Remember the “Reach Out and Touch Someone” slogan originally coined for Ma Bell in the 1970s? (For those wondering, “Who is Ma Bell?” we now call her AT&T). Watch the short commercial at tinyurl.com/ydhykq2g. With the widespread use of social media, i.e. Facebook, Twitter and Instagram, reaching out and touching someone in today’s world takes on a whole new meaning. If you use social media strictly for personal communications with friends and family or if you’re among the thousands using it to create or broaden your online presence, it’s more important than ever to be conscientious of maintaining professionalism in a universe where once something is posted, it never goes away. 

We’d all like to think lawyers, the highly educated professionals that we are, would never post unprofessional or em-barrassing material online, especially if it demeans a fellow lawyer, client, judge or the legal profession in general. Unfortunately, that isn’t the case. During those occasional (hopefully) momentary lapses of good judgment, even the most ethical lawyer may fail to realize the negative impact of an online post until it’s too late. Then there are those who regularly use social media to comment on today’s political and social climate or “air their dirty laundry” about their professional or private lives. 

In an instant, personal and professional reputations can be forever tarnished, especially if that “post photo” button is too much to resist. Complicating matters further is the “online disinhibition effect” – the loosening of social inhibitions causing one to behave far differently online than in face-to-face interactions. When talking in person or on the telephone, visual or verbal clues communicate almost as much as the spoken words, but the actual meaning of the written word can be lost or misinterpreted by the online reader, especially if the reader is not among the originally intended audience. 

The Lawyer’s Creed to which we all pledge begins, “I revere the Law, the System and the Profession, and I pledge that in my private and professional life, and in my dealings with members of the Bar, I will uphold the dignity and respect of each in my behavior toward others.” The rest of the creed includes “integrity and fair play,” “my word is my bond,” “fundamental decency and courtesy,” “civility” and “high standard of conduct.” 
As you “reach out and touch someone” on so-cial media, remember you may be reaching out and touching everyone. Before you post, ask yourself, “Is it respectful to others and the profession? Is it honest? Is it fair? Is it decent and courteous? Is it civil? Does it represent a high standard of conduct?” 

WORDS OF WISDOM

Here are just a few thoughts about using social media: You represent the profession – always. Social media is a powerful and useful tool but is equally powerful and damaging with just one ill-conceived post, share or “like.” Guard your reputation. Enough said.
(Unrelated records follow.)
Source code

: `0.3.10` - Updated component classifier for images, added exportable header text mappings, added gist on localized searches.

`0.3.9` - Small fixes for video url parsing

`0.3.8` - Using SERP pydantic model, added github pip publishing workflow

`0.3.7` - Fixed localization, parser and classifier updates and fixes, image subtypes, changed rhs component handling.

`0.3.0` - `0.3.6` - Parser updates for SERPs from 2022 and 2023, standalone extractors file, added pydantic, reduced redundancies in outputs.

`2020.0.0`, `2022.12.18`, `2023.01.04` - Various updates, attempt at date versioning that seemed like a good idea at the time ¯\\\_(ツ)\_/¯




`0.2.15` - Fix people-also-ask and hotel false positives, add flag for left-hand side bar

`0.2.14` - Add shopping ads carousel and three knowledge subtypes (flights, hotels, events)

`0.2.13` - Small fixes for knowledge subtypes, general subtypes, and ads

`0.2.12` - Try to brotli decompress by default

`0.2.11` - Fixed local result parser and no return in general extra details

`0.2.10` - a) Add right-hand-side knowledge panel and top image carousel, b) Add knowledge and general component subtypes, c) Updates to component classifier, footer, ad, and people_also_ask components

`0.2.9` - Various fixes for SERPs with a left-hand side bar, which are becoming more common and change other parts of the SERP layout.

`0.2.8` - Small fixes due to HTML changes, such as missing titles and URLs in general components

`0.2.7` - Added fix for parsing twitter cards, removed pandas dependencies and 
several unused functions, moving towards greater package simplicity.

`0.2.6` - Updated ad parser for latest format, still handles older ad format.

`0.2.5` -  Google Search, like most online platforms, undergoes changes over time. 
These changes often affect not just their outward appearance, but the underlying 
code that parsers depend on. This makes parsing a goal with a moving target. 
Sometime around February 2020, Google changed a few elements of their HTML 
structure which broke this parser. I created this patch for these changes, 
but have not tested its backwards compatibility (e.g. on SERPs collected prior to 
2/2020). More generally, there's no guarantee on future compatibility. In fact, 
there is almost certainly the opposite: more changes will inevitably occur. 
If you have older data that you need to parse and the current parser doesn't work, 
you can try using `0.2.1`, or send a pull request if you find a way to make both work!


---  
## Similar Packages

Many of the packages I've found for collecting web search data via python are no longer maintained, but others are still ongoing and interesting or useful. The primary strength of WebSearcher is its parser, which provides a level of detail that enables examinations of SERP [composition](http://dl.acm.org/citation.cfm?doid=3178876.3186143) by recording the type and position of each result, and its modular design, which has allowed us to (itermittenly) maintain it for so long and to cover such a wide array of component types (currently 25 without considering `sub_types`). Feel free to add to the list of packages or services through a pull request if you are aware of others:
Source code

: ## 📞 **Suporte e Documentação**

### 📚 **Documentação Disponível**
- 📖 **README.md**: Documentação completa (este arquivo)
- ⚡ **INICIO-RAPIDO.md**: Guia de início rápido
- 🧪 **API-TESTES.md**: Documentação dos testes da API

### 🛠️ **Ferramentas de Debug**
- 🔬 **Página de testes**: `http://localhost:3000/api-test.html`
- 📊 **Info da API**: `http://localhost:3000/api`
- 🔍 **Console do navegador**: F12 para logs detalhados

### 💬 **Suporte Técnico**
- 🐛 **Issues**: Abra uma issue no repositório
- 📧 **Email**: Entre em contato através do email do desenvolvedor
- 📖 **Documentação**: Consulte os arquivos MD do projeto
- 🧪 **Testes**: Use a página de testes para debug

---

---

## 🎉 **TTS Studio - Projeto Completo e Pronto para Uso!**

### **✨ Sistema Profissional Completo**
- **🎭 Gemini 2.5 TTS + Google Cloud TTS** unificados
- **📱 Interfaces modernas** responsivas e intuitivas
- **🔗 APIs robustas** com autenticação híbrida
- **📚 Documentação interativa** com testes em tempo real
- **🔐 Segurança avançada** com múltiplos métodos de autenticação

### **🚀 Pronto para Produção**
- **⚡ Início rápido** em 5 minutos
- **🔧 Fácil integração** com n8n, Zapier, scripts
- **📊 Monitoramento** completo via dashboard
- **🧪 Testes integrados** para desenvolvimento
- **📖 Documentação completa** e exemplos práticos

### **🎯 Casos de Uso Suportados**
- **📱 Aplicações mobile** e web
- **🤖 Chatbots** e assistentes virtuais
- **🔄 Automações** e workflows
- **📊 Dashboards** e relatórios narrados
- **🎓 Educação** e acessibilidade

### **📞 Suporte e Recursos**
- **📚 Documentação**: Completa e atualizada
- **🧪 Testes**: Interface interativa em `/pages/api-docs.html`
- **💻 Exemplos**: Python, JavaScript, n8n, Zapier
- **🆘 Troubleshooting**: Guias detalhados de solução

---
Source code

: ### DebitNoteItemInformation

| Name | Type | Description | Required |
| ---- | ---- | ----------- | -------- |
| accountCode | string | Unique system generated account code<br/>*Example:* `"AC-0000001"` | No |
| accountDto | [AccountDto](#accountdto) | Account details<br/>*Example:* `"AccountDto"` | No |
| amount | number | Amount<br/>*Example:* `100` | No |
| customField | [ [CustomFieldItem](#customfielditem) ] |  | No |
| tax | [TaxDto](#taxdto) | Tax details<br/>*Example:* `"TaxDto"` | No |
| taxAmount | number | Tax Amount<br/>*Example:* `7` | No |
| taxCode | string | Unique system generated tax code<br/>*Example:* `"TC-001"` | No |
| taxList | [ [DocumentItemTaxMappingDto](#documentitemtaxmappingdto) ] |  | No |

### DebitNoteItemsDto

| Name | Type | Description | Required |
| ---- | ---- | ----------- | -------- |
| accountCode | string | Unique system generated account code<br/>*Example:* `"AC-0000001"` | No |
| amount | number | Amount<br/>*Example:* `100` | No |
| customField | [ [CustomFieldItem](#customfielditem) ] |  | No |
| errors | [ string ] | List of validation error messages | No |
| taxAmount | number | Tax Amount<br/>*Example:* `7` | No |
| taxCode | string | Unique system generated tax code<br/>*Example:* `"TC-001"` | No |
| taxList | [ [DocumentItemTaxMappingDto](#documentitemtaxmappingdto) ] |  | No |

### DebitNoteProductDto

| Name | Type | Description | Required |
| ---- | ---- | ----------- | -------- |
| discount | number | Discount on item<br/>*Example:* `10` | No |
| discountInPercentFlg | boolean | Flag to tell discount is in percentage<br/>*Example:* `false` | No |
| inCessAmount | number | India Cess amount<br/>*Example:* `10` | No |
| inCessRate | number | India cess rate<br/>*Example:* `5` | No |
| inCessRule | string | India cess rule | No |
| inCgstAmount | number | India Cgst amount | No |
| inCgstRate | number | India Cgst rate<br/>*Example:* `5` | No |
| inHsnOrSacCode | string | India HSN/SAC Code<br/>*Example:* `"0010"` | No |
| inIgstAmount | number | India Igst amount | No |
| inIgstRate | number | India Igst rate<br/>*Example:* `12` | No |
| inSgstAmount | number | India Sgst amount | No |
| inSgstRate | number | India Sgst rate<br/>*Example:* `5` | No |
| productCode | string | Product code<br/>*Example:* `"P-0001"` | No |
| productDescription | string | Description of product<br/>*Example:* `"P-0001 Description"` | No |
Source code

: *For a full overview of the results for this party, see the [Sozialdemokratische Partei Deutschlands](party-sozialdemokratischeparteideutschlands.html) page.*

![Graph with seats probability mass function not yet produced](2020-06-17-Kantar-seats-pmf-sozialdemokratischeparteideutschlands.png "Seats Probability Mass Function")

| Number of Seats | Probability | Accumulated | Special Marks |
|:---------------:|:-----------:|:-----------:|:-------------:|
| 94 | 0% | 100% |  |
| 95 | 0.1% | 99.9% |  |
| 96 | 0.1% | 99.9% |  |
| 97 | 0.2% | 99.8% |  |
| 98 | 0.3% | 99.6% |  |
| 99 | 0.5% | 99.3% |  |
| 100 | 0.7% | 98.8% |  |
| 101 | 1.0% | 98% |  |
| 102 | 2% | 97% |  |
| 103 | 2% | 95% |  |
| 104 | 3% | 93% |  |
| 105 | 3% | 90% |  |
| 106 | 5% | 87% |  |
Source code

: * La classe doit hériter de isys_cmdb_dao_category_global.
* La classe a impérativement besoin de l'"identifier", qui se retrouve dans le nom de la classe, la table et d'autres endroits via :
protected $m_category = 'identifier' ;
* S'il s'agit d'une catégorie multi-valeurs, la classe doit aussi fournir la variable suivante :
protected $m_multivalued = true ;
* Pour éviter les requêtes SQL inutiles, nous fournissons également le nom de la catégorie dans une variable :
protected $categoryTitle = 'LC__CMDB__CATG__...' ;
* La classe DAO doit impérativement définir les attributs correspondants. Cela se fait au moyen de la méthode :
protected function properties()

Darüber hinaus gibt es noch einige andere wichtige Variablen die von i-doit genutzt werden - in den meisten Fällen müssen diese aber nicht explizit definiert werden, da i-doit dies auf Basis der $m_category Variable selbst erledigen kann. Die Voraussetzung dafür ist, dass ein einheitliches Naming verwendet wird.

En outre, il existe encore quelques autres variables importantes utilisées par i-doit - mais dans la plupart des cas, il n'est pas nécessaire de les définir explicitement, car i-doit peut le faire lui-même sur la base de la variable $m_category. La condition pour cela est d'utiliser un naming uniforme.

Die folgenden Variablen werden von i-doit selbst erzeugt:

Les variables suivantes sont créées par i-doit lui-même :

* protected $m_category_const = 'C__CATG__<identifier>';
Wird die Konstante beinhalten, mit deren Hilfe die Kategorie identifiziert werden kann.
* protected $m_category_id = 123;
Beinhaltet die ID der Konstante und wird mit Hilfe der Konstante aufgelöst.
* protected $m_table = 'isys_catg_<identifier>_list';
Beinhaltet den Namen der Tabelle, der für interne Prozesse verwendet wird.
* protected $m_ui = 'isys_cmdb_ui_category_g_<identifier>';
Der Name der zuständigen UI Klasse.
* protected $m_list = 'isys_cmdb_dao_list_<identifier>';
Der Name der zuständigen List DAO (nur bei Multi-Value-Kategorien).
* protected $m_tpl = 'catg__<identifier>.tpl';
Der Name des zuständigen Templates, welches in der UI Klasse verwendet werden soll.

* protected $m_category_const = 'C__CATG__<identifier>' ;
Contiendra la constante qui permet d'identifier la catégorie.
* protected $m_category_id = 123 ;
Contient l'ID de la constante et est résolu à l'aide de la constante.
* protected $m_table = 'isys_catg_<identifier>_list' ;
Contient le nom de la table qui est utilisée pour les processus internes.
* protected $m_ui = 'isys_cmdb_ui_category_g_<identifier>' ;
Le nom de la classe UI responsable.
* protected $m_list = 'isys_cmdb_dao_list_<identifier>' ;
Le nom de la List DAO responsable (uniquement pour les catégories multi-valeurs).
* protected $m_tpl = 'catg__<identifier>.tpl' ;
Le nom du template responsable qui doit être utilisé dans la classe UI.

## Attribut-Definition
Post what you’re passionate about, but always maintain a professional, respectful tone. Watch your language. Demeaning, derogatory or profane language tends to diminish credibility. Monitor your privacy. If you intend your posts to be private, learn about privacy settings, set them accordingly and un-tag yourself from others’ posts if the tag is inappropriate for you. 

Chief U.S. Circuit Judge Carl E. Stewart, of the U.S. Court of Appeals for the 5th Circuit, was the keynote speaker at the State Bar of Texas bar leaders luncheon I attended in June. He cautioned lawyers that even (or maybe especially) when it comes to social media, we are ultimately responsible for maintaining high professional standards – our reputation and our license depends upon it. I pass on his closing remarks to you, “There is no app for civility. There is no app for excellence. There is no app for integrity. There is no app for courtesy, and there is no app for professionalism.”